= PROBLEMS TO SOLVE =
- A) In the lecture notes on SVMs, reproduce word for word the passage from "- Now, we can" to "didn't have consensus!".
- B) List the steps that the lecture notes on SVMs give for how SVMs work in general.
- C) Go on with the lecture notes on SVMs and neural nets, starting after their final line.

= SUPPLIED TEXT =
//****************************************************************************//
//************* SVMs and Neural Nets - November 13th, 2019 ******************//
//**************************************************************************//

- Alright; we're still talking about image classification, where we're trying to train a function that'll swallow an input image, chew on it for a little while, and then spit out what it thinks it's an image of

- First off, let's finish talking about SVMs (support vector machines)
    - As we mentioned, this involves trying to draw a margin between different classes, and get our boundary to be as close to the "middle" of the two classes as possible (i.e. maximizing how big the margin is)
        - This generalizes to larger dimensions and larger numbers of classes
    - This works great, BUT: how can we deal with non-linear boundaries?
        - Boosting deals with this basically by having not 1 line, but HUNDREDS of lines; each learner is essentially another boundary, so we can have a lot of nuance by varying the learner weights
        - The way SVMs deal with this, though, is different: if we can't separate it at our current dimension, we'll instead somehow map the data to a HIGHER dimension until we CAN linearly separate it!
            - This is known as the KERNEL TRICK, and it turns out to come up in several other fields
                - It's called the kernel trick since we can compute this via a kernel (the product of 2 datasets), just like we did when Gaussian filtering
    - How does this nonlinear SVM "trick" work?
        - Imagine we've got some data on a flat, 1D line, like so:

                o  o   oo   o  x xx x o  o  o  oo

            - We can separate this pretty easily with 2 lines...

                o  o   oo   o |x xx x|o  o  o  oo

            - ...but we can't do so linearly! So, instead, we can do a 2D mapping where the Y-axis'll be y = x^2

                o                               o
                  o                            o
                      oo              o  o
                            o     x x
                              x x

        - Now, we can draw a straight line to separate all the "x" values, and it works!
            - Note that in order to get something that's possibly linearly separable, this new dimension has to be a NONLINEAR transformation; if we just used "y = 2x" or something, we'd just end up with a straight line again, and then we're back to square one!
    - So, which transformation makes our data "most separable," and how do we find it? That's a good question, and one that didn't have consensus!
    - In general, though SVMs work by:
        - Picking an image representation (like HOG)
        - Picking a kernel function for that representation, and then...
        - Computing the matrix of kernel values for all our training examples
        - Feeding this into some SVM solver to get our "support vectors"/boundaries
        - Then finally throwing our test data at it
    
- "This SVM stuff got computer vision nerds going for a good 10 years, before deep learning had to come and ruin it"

= DATASET EXCERPT =
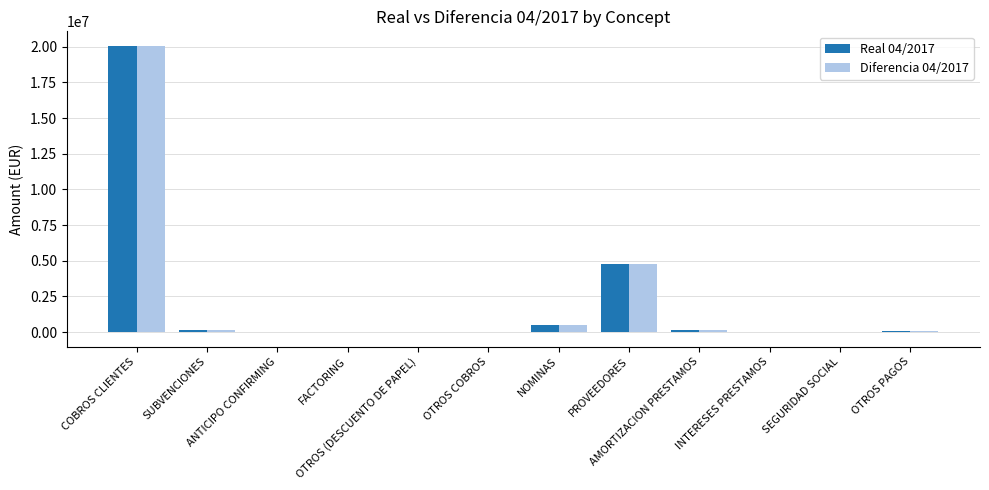

What is the greatest value displayed?

20071937.1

= ANSWERS BY ITEM =
- A)
- Now, we can draw a straight line to separate all the "x" values, and it works!
            - Note that in order to get something that's possibly linearly separable, this new dimension has to be a NONLINEAR transformation; if we just used "y = 2x" or something, we'd just end up with a straight line again, and then we're back to square one!
    - So, which transformation makes our data "most separable," and how do we find it? That's a good question, and one that didn't have consensus!

- B)
- Picking an image representation (like HOG)
- Picking a kernel function for that representation
- Computing the matrix of kernel values for all the training examples
- Feeding this into some SVM solver to get the "support vectors"/boundaries
- Throwing the test data at it

- C)
    - So, pros of SVMs:
        - For a time, they were SUPER well supported with libraries
        - They tend to work very well in practice, even with relatively small training sets
    - Cons:
        - SVMs are still fundamentally binary classifiers, so you need to combine multiple SVMs to get multi-class results
        - Training times can take quite awhile

- Alright, with SVMs done, let's wander into the modern age and start talking about NEURAL NETS!
    - This all started with the ImageNet database in 2012, which was a HUGE dataset that was arranged hierarchically and was much, much more diverse than many existing datasets, with tons of clutter
        - Existing algorithms were doing okay, but there was still like a 30% failure rate, and increases of just 1-2% were considered HUGE advances
    - In 2012, though, we got a breakthrough: AlexNet
        - While CNNs had been used before on some things (there were a few papers published on it in 2011, and there was a lot of foundational work done in the 1980s by Fukushima and Yann LeCun), and neural nets had been applied to speech recognition in 2010, this was the first time someone used it in a high-profile computer vision context
        - "These guys came along and dropped a paper that had a 15% error rate - which was 10% better than ANY other model. This was HUGE!"
            - They trained a fairly shallow neural net with SGD
    - Of course, people started publishing papers on deep learning IMMEDIATELY
        - In 2014-2015, people started to realize that making deeper neural nets with more and more layers kept getting better results (e.g. VGG, ResNet, etc.)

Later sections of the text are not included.